Step 3A — Managing Guardrails via API
This is the recommended way to manage guardrails after your first deployment. Changes take effect immediately — no server restart required — and every change creates a versioned, auditable record.
- Takes effect immediately — no server restart needed
- Full version history — every change is recorded with a timestamp and optional change note
- Works from anywhere — no need to access the server filesystem
- Enables UI-driven management — can be integrated into an admin dashboard
What You Need
Before posting guardrails via API you need:
- Your Memintel domain URL (e.g.
https://your-memintel-domain) - Your standard API key
- Your elevated key (
MEMINTEL_ELEVATED_KEY) — required forPOST /guardrailsonly. Ask your data engineer for this value.
Step 1 — Write Your Guardrails
Create a file called guardrails.json on your local machine. This contains the same policy you would otherwise put in memintel_guardrails.yaml — but in JSON format.
The full schema is documented in the Guardrails API Reference. A working example:
{
"guardrails": {
"strategy_registry": [
"threshold", "percentile", "z_score", "change", "equals", "composite"
],
"type_strategy_map": {
"float": ["threshold", "percentile", "z_score", "change"],
"int": ["threshold", "percentile", "change"],
"categorical": ["equals"],
"time_series<float>": ["z_score", "change", "percentile"],
"float?": ["threshold"]
},
"parameter_priors": {
"account.active_user_rate_30d": {
"low_severity": { "value": 0.60 },
"medium_severity": { "value": 0.45 },
"high_severity": { "value": 0.30 }
},
"account.days_to_renewal": {
"low_severity": { "value": 90 },
"medium_severity": { "value": 60 },
"high_severity": { "value": 30 }
}
},
"bias_rules": {
"urgent": "high_severity",
"critical": "high_severity",
"significant": "medium_severity",
"material": "medium_severity",
"early": "low_severity",
"approaching": "low_severity"
},
"threshold_directions": {
"account.active_user_rate_30d": "below",
"account.days_to_renewal": "below"
},
"global_preferred_strategy": "percentile",
"global_default_strategy": "threshold"
},
"change_note": "Initial guardrails — SaaS churn detection"
}
See Step 3B — Guardrails via File for the full guide on what each field means and how to set the right values for your domain.
Step 2 — Post the Guardrails
curl -X POST https://your-memintel-domain/guardrails \
-H "Content-Type: application/json" \
-H "X-Elevated-Key: your-elevated-key" \
-d @guardrails.json
Expected response:
{
"guardrails_id": "grls_8f3k2m...",
"version": "v1",
"is_active": true,
"source": "api",
"change_note": "Initial guardrails — SaaS churn detection",
"created_at": "2026-03-27T10:00:00Z"
}
"version": "v1" and "is_active": true confirm the guardrails are live. The server has already reloaded them into memory — they are in effect right now.
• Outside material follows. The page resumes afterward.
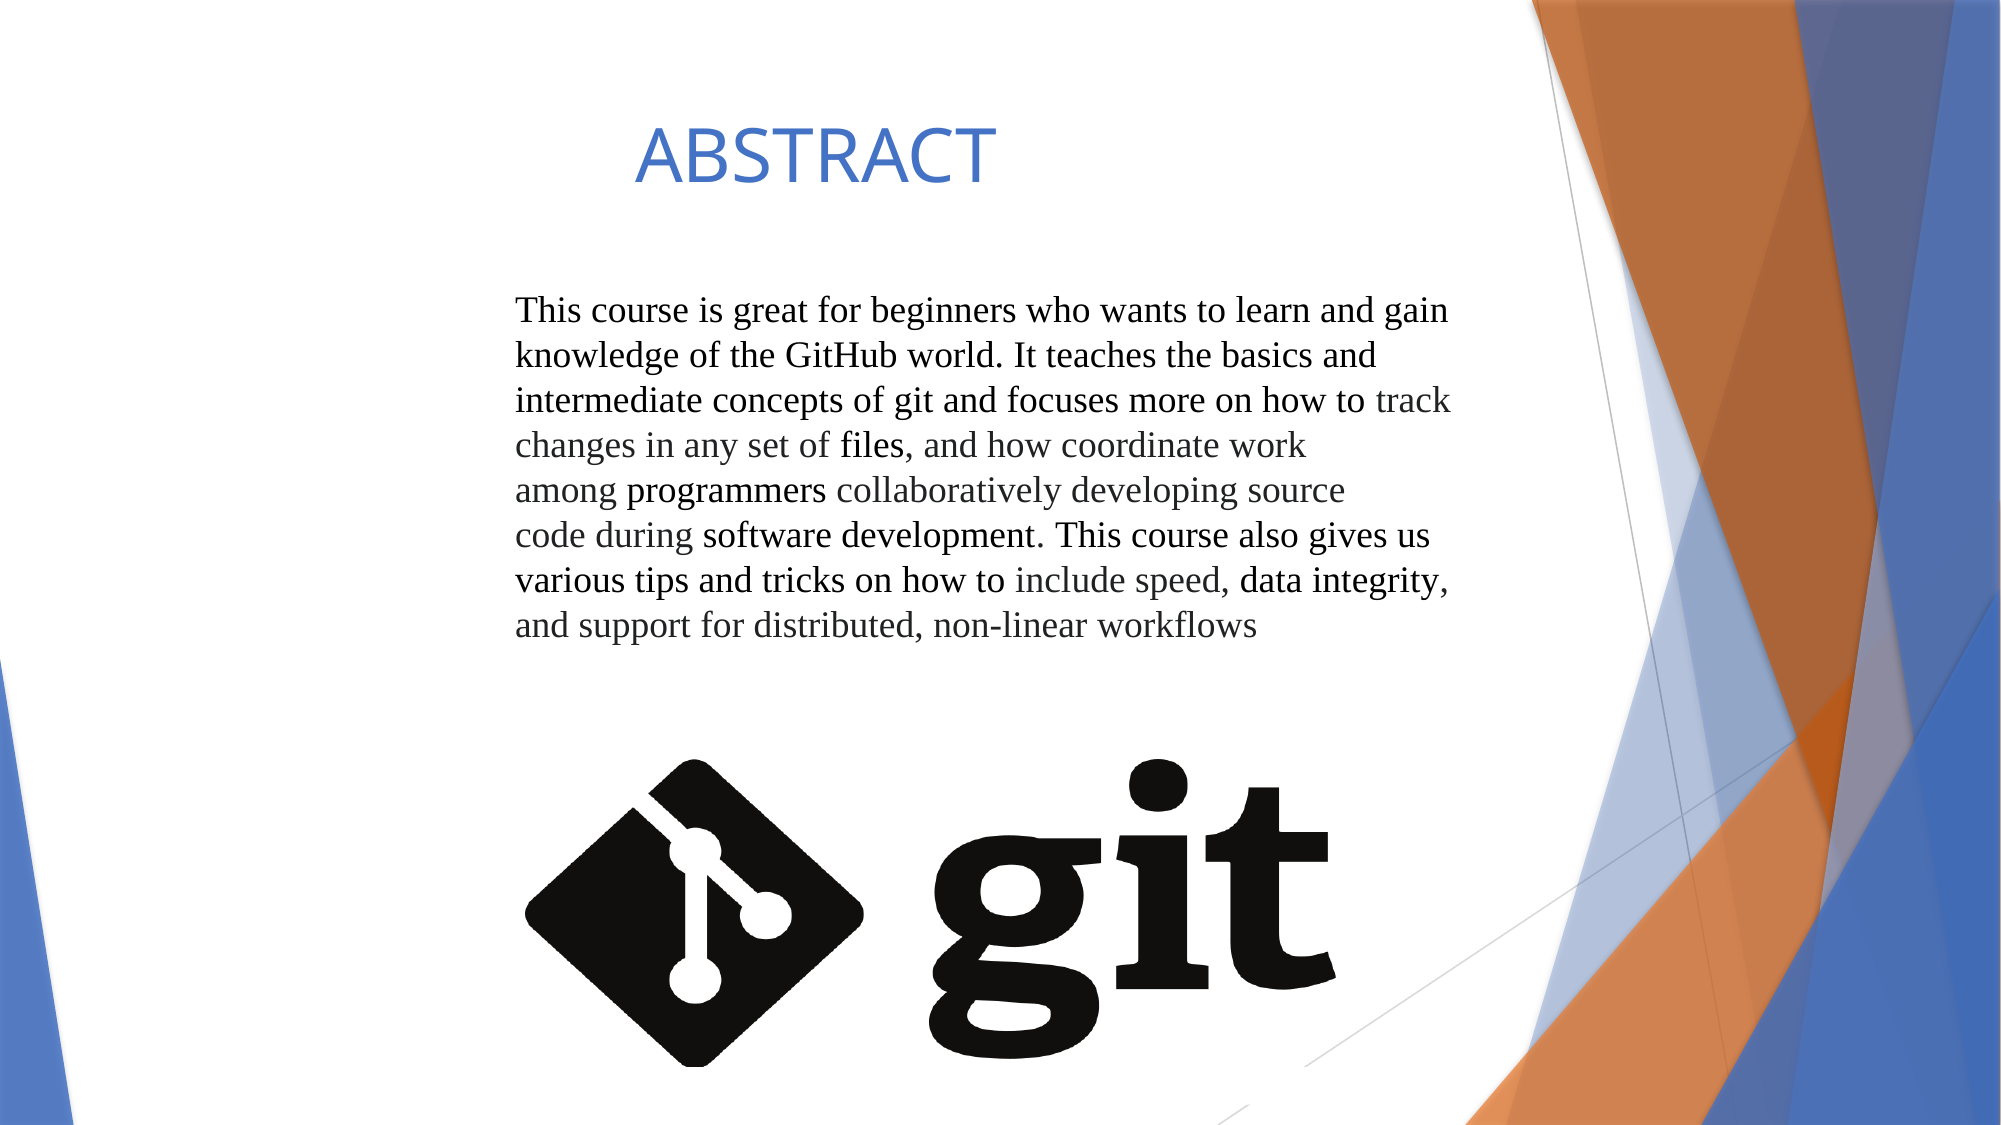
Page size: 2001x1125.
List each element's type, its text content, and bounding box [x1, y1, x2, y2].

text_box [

Step 3 — Verify the Active Version
curl https://your-memintel-domain/guardrails
This returns the currently active guardrails version. If you see your guardrails_id and "is_active": true, you are done.
Updating Guardrails
Every time you post new guardrails, a new immutable version is created and becomes active. The previous version is deactivated but never deleted.
# Edit guardrails.json locally, then post again
curl -X POST https://your-memintel-domain/guardrails \
-H "Content-Type: application/json" \
-H "X-Elevated-Key: your-elevated-key" \
-d @guardrails.json
The response will show "version": "v2".
Viewing Version History
curl https://your-memintel-domain/guardrails/versions
Returns all versions, newest first. Each entry shows when it was created, who created it (via the change_note), and whether it is currently active.
Checking Which Tasks Are on Older Versions
After updating guardrails, use GET /guardrails/impact *(planned — not yet implemented)* to see how many tasks were compiled under older versions:
curl https://your-memintel-domain/guardrails/impact
{
"current_version": "v2",
"tasks_on_current_version": 14,
"tasks_on_older_versions": [{ "version": "v1", "task_count": 8 }],
"total_stale_tasks": 8
}
Tasks on older versions continue running correctly — they are pinned to their compiled guardrails version. But they will not benefit from any new parameter_priors or bias_rules you added. Ask your data engineer to recompile affected tasks to use the new version.
Task Provenance
Every task records which guardrails version was active when it was compiled:
| Field | What it records |
|---|---|
context_version | Which application context was active at task creation |
guardrails_version | Which guardrails version was active at task creation. null if file-based guardrails were in use. |
context_warning | Warning if no application context was defined |
File vs API Precedence
| Scenario | Guardrails in use |
|---|---|
Fresh deployment, no POST /guardrails called yet | memintel_guardrails.yaml loaded from file |
POST /guardrails called at least once | Most recent API version — file is ignored |
| Server restarted after API post | API version reloaded from database — file still ignored |
The file is the seed and fallback. The API is the override.